The Regulation of working time in the EU
Working time is an important component of health and safety at work. It is deeply anchored in the EU acquis. Article 31 of the Charter of Fundamental Rights of the European Union (2000) states that fair and just working conditions include the right to the limitation of maximum working hours, to daily and weekly rest periods and to an annual period of paid leave .
The EU’s working time directive (2003/88/EC) sets the minimum standards currently applicable throughout the EU .The main aim of the directive is to protect workers’ health and safety, in line with principle 10 of the European Pillar of Social Rights, which covers a healthy, safe and well-adapted work environment. It requires EU Member States to guarantee a limit to weekly working hours (i.e. the average working time for each 7-day period must not exceed 48 hours, including overtime), breaks, daily and weekly rest periods, paid annual leave and special protection for night workers, while allowing for derogations from most of these rights (see Appendix 2 for further details).

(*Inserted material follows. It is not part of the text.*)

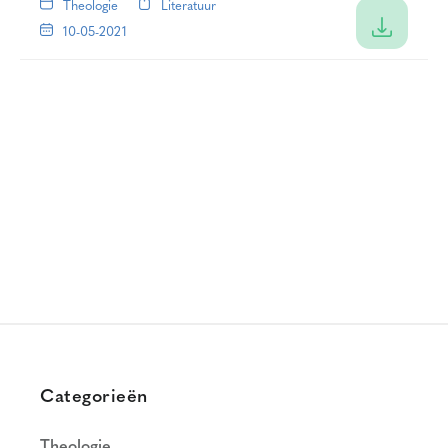
Theologie
Literatuur
10-05-2021
Categorieën
Theologie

Statutory limits and actual hours vary across Member States.Statutory weekly hours are either capped at the limit of 48 hours as set by the working time directive or at a lower level of 40 hours, with the exception of Belgium and France, where the statutory limits are set at lower levels (38 and 35 hours, respectively) . Collectively bargained maximum weekly hours are typically lower and play a more important role in some EU Member States. The average for collectively agreed normal weekly working hours in 2020 was 37.8 in the EU (Eurofound, 2021) . Overtime is capped in most Member States at 48 hours per week. These upper limits on hours worked have not changed in the EU in recent years. Average normal annual hours differ significantly between Member States not only because of differences in weekly hours, but also due to provisions for vacation time. Annual normal working hours vary between the two extremes of 1 574 (in Germany) and 1 848 (Hungary and Poland).
During the COVID-19 pandemic, Member States introduced regulatory changes to allow for both increases and decreases in working time.Updated rules extended the use of telework and adapted the rules on the organisation of working time. To allow for the provision of essential or critical services (such as healthcare) and to accommodate the increased workload of workers in these sectors, a number of Member States created new possibilities to extend working time by increasing the maximum daily and weekly working times and possibilities to work overtime or by reducing the duration of the minimum daily or weekly rest. Most of these measures were temporary and are no longer in force. At the same time, short-time work or partial unemployment schemes allowed working time to be reduced, or the duty to perform work to be suspended altogether, with compensation for loss of income.